This inclination toward artifice and the theatricalization of existence led him into dialogue with the great tradition of modernism. Indeed, many scholars have pointed out how the artist may have carefully studied works such as Pablo Picasso’s Les Demoiselles d’Avignon, recalling their sculptural essentiality and use of masks evoking ritual and magical symbolism. However, Warhol operated an urban recontextualization of these elements, using marked makeup and gaudy wigs to create media masks capable of challenging stereotypes. Model Wilhelmina Ross became the emblem of this transformation, appearing in dozens of variations that captured her charismatic personality through formats ranging from the monumental to the intimate. The series also gave visibility to historic figures in civil rights activism, such as Marsha P. Johnson, founder of the revolutionary transgender street movement. Although Warhol initially sought to maintain the models’ anonymity for economic reasons, the work ended up operating a deconstruction of normative models of beauty, prefiguring a fluid and hybrid aesthetic.This interest in the construction of identity through performance also found a parallel in the portraits made during the same period for Mick Jagger, where the artist investigated the rock star’s transgressive sex appeal through body details and studied poses. In both cases, Warhol used painting and silkscreen printing to elevate the subject to a supernatural dimension, transforming the ephemeral of everyday life into something eternal and universal.
In addition to the Picasso influence, Ladies and Gentlemen reveals sympathies with the chromatic and decorative research of Henri Matisse, Vorrasi noted. Indeed, Warhol adopted procedures close to the collage and color saturation typical of the French master, seeking to extract beauty even from the vulgarity of mass society through what some critics called a cosmetic operation of art. This strategy of oscillation between presence and absence, between the graphic sign and the photographic trace, allowed Warhol to redefine the status of the portrait in a postmodern sense: that is, the artist demonstrated that “if there is a society of the spectacle, there is also the spectacle of a certain society, and finally the spectacle of the individual” (so Alessandro Del Puppo).
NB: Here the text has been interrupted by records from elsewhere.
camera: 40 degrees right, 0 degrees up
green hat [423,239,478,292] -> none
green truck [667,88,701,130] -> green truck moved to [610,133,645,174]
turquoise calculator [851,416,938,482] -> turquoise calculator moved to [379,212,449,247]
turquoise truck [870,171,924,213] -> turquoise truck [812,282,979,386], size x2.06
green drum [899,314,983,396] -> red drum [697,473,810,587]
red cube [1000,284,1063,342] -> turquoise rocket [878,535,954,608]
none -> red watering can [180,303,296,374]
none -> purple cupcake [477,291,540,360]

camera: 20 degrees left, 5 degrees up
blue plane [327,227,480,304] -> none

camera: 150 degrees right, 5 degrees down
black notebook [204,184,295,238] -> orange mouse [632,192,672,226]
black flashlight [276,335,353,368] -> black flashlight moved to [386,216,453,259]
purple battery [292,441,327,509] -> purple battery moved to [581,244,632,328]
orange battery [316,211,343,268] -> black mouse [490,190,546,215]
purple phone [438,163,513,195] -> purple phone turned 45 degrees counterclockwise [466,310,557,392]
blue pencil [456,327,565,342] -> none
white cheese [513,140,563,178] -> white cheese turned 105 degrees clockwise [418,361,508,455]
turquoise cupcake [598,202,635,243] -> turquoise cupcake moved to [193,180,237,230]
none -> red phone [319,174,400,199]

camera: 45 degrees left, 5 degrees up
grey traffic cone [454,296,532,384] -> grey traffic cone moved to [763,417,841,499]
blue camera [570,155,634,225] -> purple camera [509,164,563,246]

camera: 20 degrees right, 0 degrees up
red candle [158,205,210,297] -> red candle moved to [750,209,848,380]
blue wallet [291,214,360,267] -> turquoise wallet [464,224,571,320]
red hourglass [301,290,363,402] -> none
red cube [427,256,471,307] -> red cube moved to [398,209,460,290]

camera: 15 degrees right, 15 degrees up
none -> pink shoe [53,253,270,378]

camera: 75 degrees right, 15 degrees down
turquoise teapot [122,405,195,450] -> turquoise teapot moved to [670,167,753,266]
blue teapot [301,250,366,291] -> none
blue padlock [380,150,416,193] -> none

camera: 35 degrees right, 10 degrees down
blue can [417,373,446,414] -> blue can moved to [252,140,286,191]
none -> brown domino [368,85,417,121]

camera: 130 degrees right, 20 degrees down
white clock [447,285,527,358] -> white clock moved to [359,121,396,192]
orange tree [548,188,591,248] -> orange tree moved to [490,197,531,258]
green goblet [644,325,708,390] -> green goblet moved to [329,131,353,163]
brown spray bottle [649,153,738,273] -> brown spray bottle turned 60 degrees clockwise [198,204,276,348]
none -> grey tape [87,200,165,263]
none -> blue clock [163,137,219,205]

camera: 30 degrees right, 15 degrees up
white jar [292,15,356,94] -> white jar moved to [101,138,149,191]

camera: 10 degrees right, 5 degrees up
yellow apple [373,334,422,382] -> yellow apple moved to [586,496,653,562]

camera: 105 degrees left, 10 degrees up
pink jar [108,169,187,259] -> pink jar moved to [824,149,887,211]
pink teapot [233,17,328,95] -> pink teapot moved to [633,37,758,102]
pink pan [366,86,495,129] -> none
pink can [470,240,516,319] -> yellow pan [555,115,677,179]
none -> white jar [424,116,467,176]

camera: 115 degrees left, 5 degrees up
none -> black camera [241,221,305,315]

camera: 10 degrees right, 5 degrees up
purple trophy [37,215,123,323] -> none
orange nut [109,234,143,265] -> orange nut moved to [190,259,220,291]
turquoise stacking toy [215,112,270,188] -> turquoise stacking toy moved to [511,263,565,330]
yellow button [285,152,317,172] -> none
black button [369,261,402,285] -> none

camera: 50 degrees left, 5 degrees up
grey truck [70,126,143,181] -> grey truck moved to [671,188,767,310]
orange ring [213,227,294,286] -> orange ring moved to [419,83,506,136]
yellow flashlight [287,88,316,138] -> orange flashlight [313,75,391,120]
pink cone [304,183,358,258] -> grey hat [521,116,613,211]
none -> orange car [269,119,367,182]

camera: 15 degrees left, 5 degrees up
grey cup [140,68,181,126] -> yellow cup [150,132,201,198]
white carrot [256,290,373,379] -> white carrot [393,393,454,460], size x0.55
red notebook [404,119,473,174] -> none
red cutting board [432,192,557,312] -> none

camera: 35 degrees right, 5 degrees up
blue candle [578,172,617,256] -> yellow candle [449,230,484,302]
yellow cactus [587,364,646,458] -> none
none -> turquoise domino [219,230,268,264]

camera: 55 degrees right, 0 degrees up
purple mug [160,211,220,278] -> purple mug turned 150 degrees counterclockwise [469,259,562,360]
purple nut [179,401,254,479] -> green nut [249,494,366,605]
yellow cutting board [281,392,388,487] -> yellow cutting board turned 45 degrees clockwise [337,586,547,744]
The legacy of Ladies and Gentlemen continues to resonate in contemporary artistic production, since it has influenced generations of authors working on the limits of identity construction, as well as the visibility of marginalized communities. The series has opened spaces for a multicultural and nonbinary narrative that goes well beyond the threshold of the new millennium. Although born from a poetics of empty space and apparent superficiality, Warhol’s work in Ladies and Gentlemen manages to convey an individual energy that transcends time, demonstrating how masquerade and artifice can become tools of profound human and social truth. The cycle presented for the first time in Ferrara thus represents not only a return to painting, but a definitive reflection on the individual’s freedom to escape pre-established definitions through the magic of the image.